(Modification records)
[Start of section]

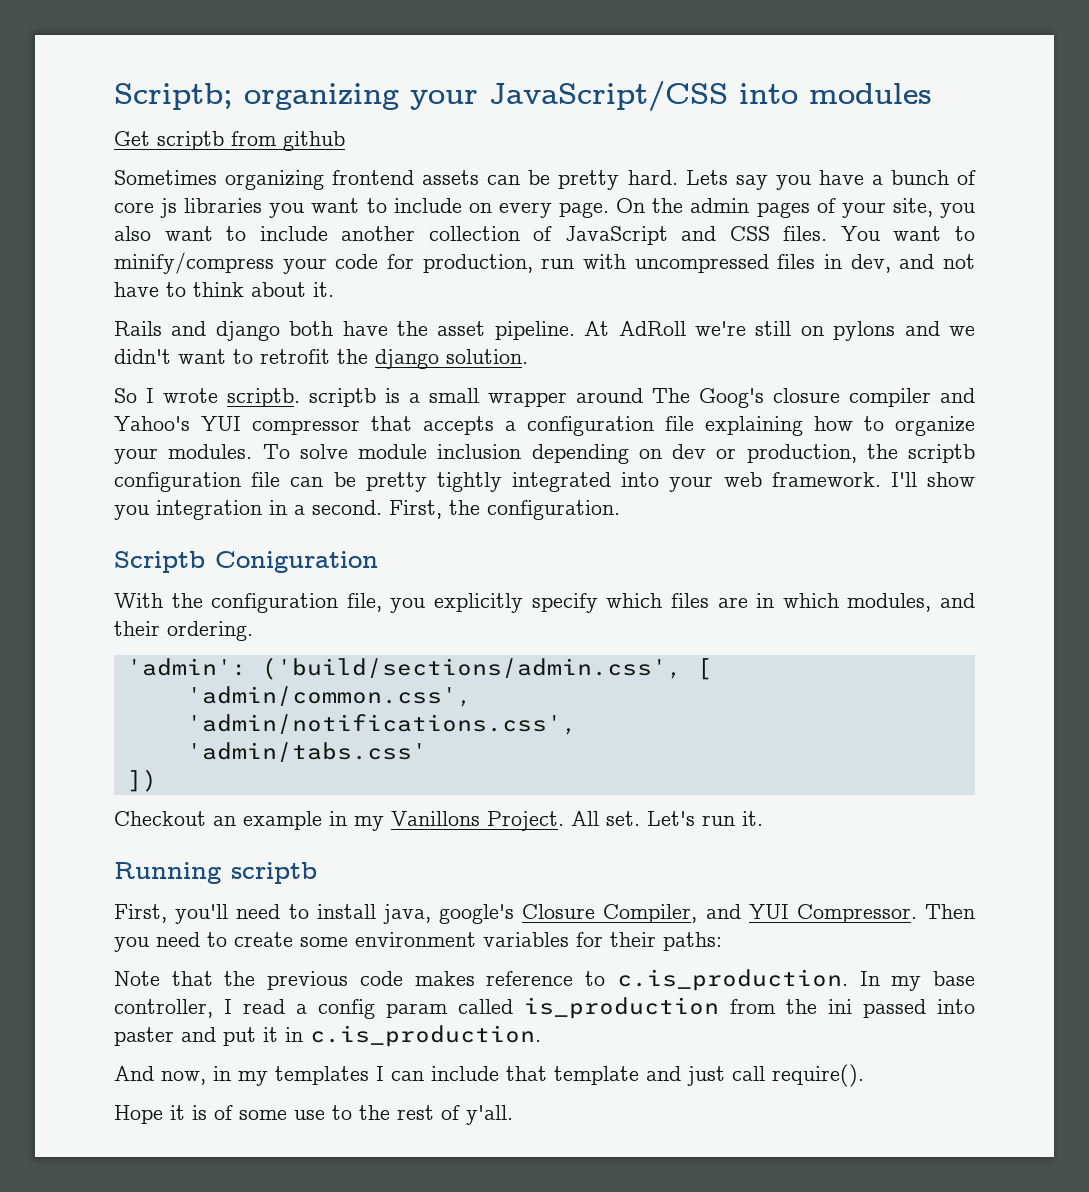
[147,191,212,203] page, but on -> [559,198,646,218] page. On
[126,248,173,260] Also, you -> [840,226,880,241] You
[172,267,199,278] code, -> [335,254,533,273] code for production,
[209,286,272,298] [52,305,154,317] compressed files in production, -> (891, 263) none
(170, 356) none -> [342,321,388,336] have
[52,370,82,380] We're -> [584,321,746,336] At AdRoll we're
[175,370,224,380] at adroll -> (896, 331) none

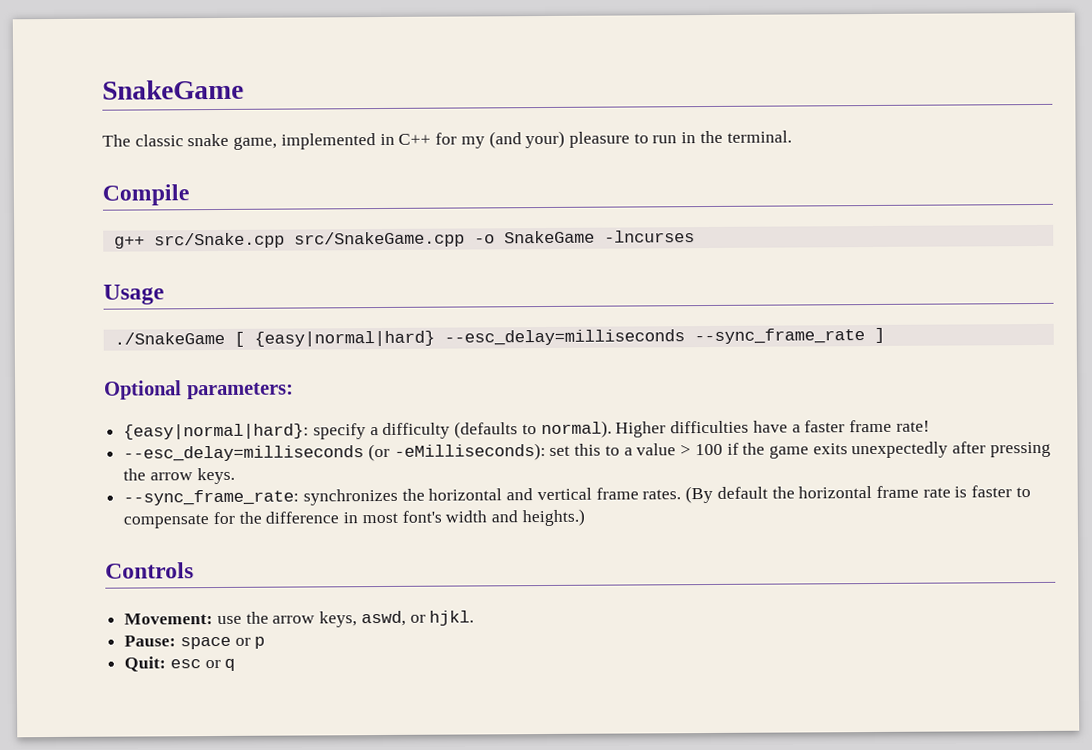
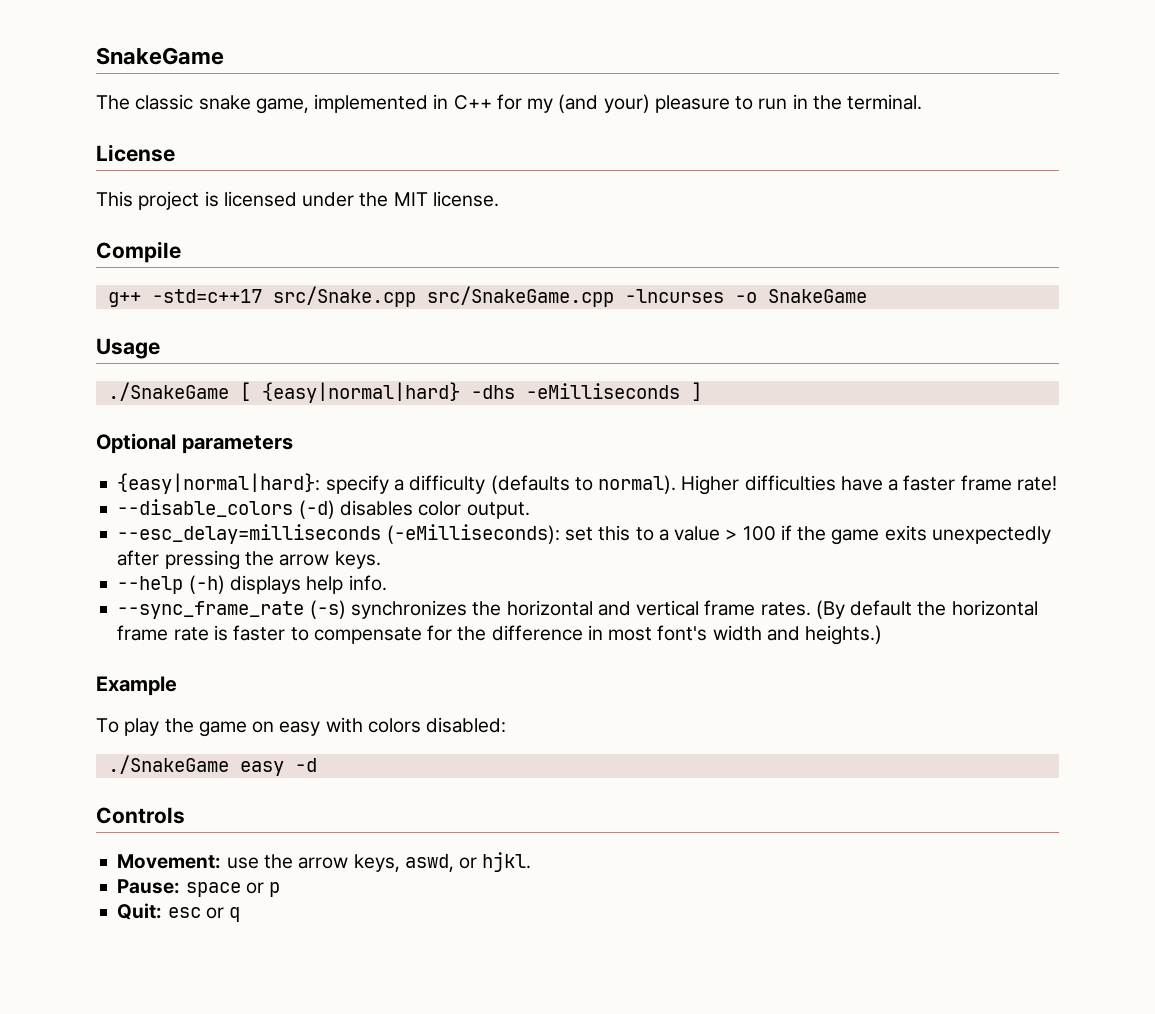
(792, 136) none -> [96,144,175,162] [96,191,499,210] // License // This project is licensed under the MIT license.
(145, 242) none -> [151,289,262,303] -std=c++17
(465, 239) none -> [624,289,724,303] -lncurses
[603,230,695,243] -lncurses -> (867, 296) none
[443,328,865,346] --esc_delay=milliseconds --sync_frame_rate -> [470,383,680,399] -dhs -eMilliseconds
[186,382,294,400] parameters: -> [181,435,293,454] parameters
[123,443,546,462] // --esc_delay=milliseconds (or -eMilliseconds): -> [117,499,530,519] [117,524,560,544] // --disable_colors (-d) disables color output. // --esc_delay=milliseconds (-eMilliseconds):
[123,489,300,506] --sync_frame_rate: -> [117,575,387,594] [117,600,346,619] --help (-h) displays help info. // --sync_frame_rate (-s)
(585, 517) none -> [96,676,177,696] [96,717,507,737] [107,755,317,776] // Example // To play the game on easy with colors disabled: // ./SnakeGame easy -d

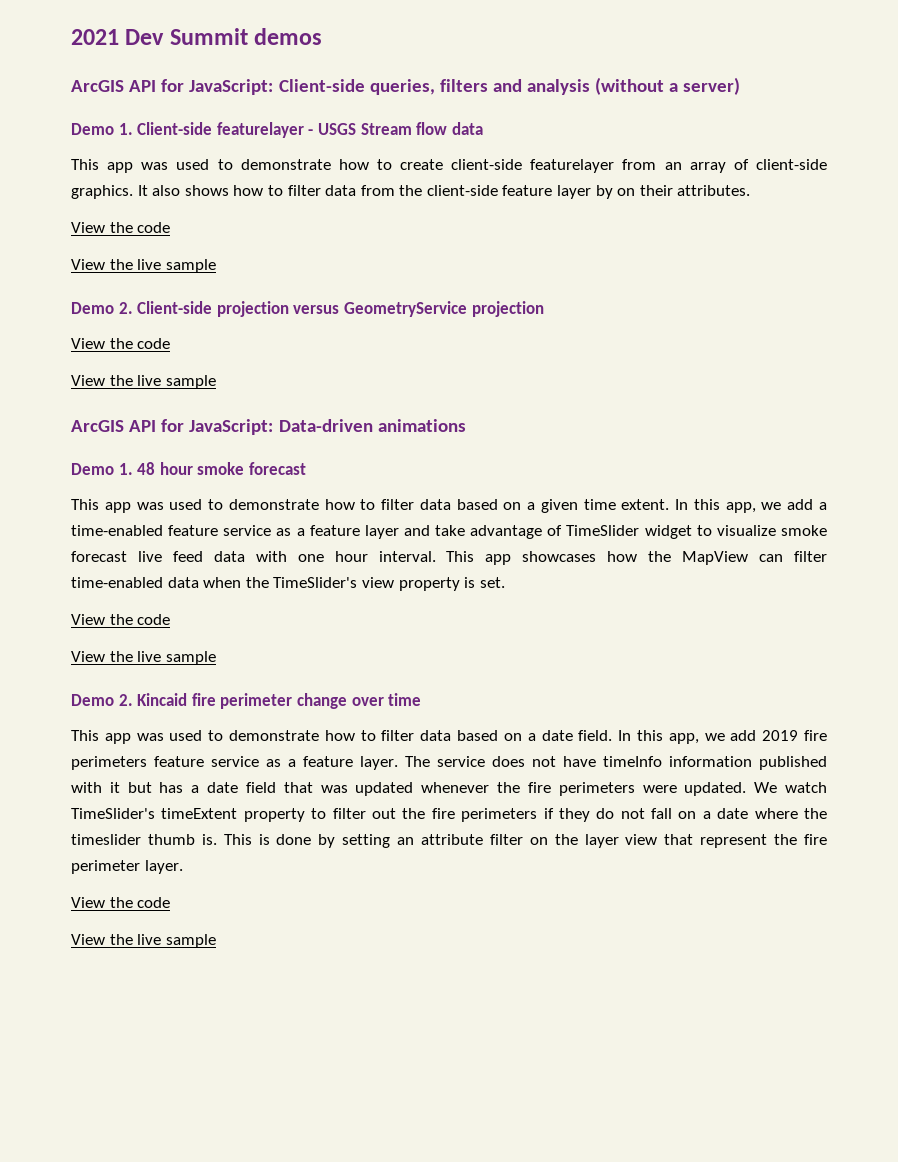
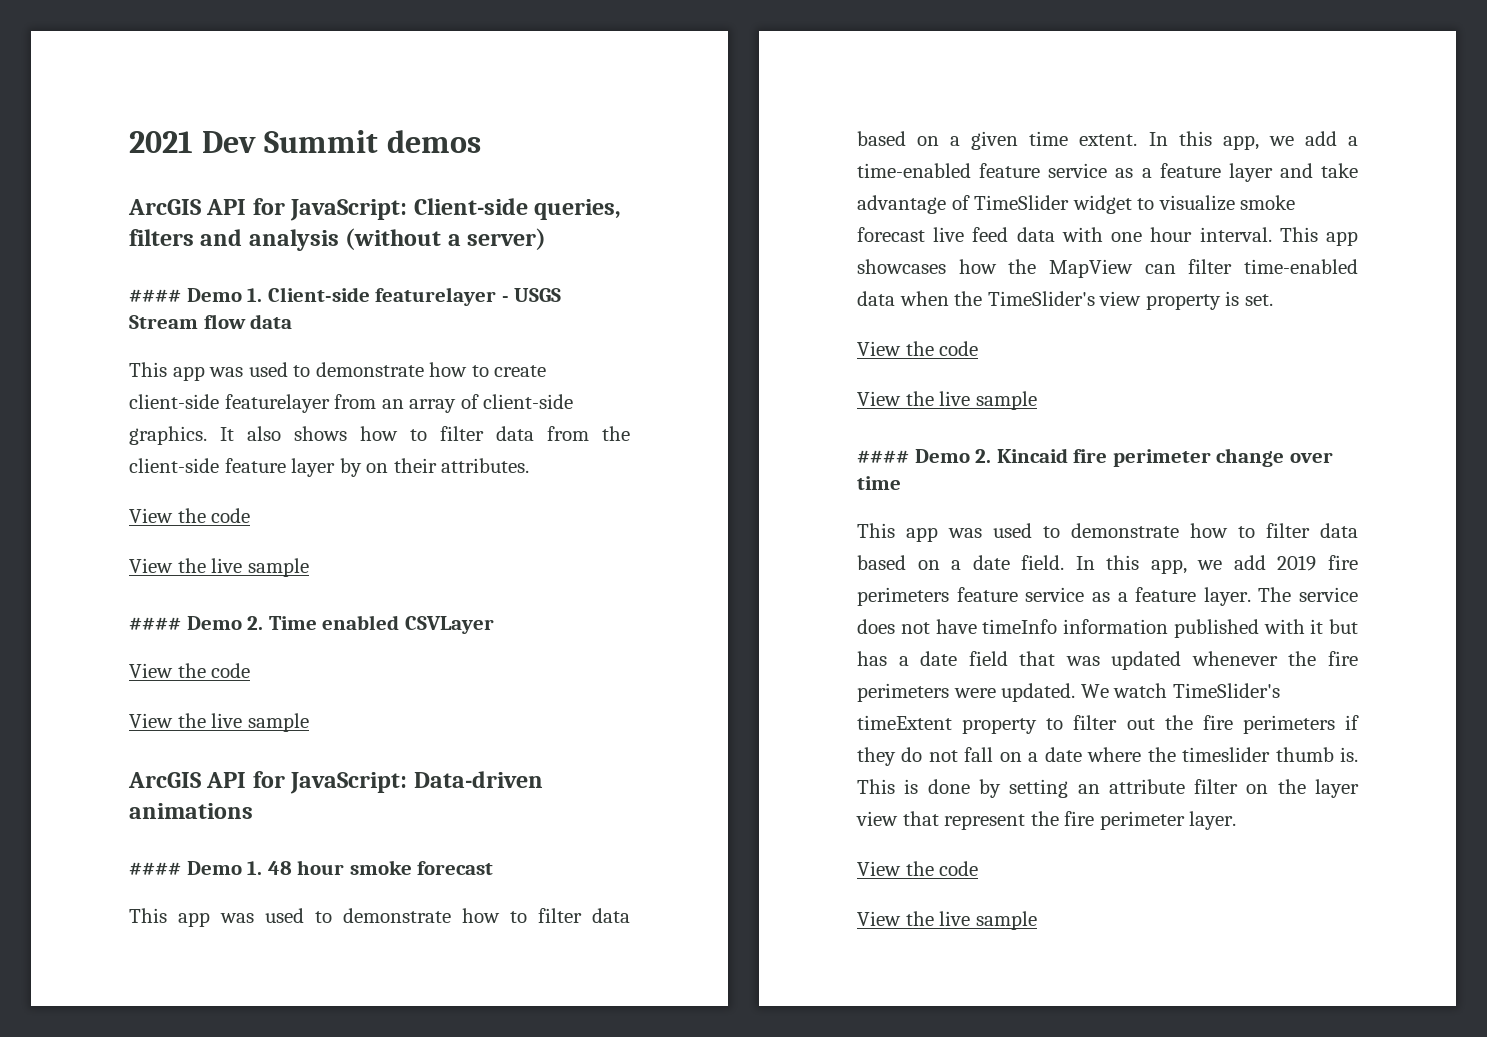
(741, 86) none -> [129,289,181,302] ####
[71,301,544,317] Demo 2. Client-side projection versus GeometryService projection -> [129,615,494,634] #### Demo 2. Time enabled CSVLayer
(466, 425) none -> [129,862,181,875] ####
(216, 658) none -> [857,450,909,463] ####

[End of section]

Output nothing but the entries above, exactly, once the pictures are removed.

Exercise solution →
[147,191,212,203] page, but on -> [559,198,646,218] page. On
[126,248,173,260] Also, you -> [840,226,880,241] You
[172,267,199,278] code, -> [335,254,533,273] code for production,
[209,286,272,298] [52,305,154,317] compressed files in production, -> (891, 263) none
(170, 356) none -> [342,321,388,336] have
[52,370,82,380] We're -> [584,321,746,336] At AdRoll we're
[175,370,224,380] at adroll -> (896, 331) none

(792, 136) none -> [96,144,175,162] [96,191,499,210] // License // This project is licensed under the MIT license.
(145, 242) none -> [151,289,262,303] -std=c++17
(465, 239) none -> [624,289,724,303] -lncurses
[603,230,695,243] -lncurses -> (867, 296) none
[443,328,865,346] --esc_delay=milliseconds --sync_frame_rate -> [470,383,680,399] -dhs -eMilliseconds
[186,382,294,400] parameters: -> [181,435,293,454] parameters
[123,443,546,462] // --esc_delay=milliseconds (or -eMilliseconds): -> [117,499,530,519] [117,524,560,544] // --disable_colors (-d) disables color output. // --esc_delay=milliseconds (-eMilliseconds):
[123,489,300,506] --sync_frame_rate: -> [117,575,387,594] [117,600,346,619] --help (-h) displays help info. // --sync_frame_rate (-s)
(585, 517) none -> [96,676,177,696] [96,717,507,737] [107,755,317,776] // Example // To play the game on easy with colors disabled: // ./SnakeGame easy -d

(741, 86) none -> [129,289,181,302] ####
[71,301,544,317] Demo 2. Client-side projection versus GeometryService projection -> [129,615,494,634] #### Demo 2. Time enabled CSVLayer
(466, 425) none -> [129,862,181,875] ####
(216, 658) none -> [857,450,909,463] ####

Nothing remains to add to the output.